I started reading the book Just Kids by Patti Smith. I only just started the book. And so far I just can not help but think about me growing up on Long Island, New York. Patti’s bohemian beginnings were my beginnings. I too was/am the artist. I had my own tribe gathered from a hodgepodge of fringe people who will always be on the outside. These people were my family. We shared poetry. We sang songs. We danced. We indulged (sometimes too often) in mind altering substances. We soon realised that that was not as important as our ability and compulsion to create.
We trampled to the train to escape the Island and go to the City. Me wearing my shit kickers and thrift shop clothes. We were an eclectic lot. We were not trying to be like anyone else except ourselves. Ourselves who had been shunned in cliquish high school and snubbed in university. We ventured to St Mark’s Place. It was our street. Our place. Our time.

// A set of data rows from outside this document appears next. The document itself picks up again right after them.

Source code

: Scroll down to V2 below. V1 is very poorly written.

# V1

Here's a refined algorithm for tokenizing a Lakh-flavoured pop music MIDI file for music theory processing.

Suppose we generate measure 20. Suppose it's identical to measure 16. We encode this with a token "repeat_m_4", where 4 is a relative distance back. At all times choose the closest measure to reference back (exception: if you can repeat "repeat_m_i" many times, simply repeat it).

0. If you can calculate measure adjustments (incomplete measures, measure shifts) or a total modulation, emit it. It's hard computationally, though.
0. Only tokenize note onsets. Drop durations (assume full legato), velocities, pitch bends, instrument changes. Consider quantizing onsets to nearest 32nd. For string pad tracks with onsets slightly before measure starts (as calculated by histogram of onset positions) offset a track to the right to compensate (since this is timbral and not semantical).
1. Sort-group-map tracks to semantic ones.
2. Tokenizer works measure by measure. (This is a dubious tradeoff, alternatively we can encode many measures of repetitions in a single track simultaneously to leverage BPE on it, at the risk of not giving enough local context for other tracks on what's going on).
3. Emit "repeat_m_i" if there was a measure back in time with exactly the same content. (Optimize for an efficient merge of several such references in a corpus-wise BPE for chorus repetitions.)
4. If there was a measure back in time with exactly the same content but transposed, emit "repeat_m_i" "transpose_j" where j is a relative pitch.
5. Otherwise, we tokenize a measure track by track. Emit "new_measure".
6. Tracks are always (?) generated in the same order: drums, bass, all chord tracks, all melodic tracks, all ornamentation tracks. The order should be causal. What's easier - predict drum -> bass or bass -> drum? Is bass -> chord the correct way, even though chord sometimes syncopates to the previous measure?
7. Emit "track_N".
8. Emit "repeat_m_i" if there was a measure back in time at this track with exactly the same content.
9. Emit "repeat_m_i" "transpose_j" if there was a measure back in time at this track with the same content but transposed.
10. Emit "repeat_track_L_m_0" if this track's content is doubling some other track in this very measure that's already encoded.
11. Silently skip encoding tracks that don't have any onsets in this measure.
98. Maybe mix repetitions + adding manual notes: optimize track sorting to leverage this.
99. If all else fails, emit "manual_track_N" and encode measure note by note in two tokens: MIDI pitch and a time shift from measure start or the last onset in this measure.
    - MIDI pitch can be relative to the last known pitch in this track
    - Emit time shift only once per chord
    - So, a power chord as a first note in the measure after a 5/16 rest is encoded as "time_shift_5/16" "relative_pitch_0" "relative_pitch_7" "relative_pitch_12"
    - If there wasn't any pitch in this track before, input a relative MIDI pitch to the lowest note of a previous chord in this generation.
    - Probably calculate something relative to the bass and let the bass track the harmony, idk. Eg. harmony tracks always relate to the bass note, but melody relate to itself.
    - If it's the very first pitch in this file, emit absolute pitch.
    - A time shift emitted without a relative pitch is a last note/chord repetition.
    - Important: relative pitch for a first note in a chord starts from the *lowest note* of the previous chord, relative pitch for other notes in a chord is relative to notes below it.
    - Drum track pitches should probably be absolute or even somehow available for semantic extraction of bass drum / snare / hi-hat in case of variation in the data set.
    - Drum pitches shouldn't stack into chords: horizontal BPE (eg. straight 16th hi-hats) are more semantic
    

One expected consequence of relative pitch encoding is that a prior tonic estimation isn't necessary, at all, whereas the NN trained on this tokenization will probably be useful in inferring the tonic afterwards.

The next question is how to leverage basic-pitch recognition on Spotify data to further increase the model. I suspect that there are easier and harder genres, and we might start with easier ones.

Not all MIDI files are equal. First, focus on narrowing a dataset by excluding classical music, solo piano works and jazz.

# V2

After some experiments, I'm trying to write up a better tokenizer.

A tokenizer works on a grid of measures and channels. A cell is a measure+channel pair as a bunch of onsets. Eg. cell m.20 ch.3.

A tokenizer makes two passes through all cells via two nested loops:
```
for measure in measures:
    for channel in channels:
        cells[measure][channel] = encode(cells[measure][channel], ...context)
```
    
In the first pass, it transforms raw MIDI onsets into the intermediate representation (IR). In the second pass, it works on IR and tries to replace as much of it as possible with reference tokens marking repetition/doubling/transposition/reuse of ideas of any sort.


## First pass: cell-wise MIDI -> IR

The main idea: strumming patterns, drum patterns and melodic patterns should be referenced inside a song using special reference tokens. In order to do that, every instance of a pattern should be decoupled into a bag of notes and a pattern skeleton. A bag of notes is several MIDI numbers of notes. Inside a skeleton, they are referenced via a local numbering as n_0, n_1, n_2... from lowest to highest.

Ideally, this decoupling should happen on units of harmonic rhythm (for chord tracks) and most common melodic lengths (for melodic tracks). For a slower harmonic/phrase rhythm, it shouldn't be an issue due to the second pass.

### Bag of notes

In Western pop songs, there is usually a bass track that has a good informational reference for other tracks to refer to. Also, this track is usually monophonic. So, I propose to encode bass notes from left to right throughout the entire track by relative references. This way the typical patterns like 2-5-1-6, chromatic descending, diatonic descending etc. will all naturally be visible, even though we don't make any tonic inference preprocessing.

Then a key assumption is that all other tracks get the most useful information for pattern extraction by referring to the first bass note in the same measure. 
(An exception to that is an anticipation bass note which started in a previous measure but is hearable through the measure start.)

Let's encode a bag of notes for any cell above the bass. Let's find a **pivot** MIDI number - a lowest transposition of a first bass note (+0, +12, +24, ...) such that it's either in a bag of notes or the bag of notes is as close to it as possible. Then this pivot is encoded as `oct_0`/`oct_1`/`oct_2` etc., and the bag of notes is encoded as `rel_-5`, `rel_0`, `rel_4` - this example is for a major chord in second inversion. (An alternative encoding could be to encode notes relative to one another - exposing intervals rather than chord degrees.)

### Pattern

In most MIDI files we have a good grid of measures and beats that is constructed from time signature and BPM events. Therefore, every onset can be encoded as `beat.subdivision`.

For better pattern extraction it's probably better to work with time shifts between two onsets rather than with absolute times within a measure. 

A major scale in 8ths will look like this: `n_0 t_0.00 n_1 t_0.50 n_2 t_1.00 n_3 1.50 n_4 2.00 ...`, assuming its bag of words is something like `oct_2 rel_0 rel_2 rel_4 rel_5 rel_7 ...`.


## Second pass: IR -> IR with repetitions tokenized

That seems so long ago but inside I am that young lady who is quick with her tongue and ready to take on the establishment. But it is the enforced conformity that comes with territory of getting older. Getting married. Getting divorced. Getting sick. Realising you are not so young when your back hurts from standing too long on the platform waiting for the tram. To go to a job that is paying your bills but stealing your soul.
It could be our time again. It could be ours all of the time. If only we could just be who we really are all of the time. Why can’t we?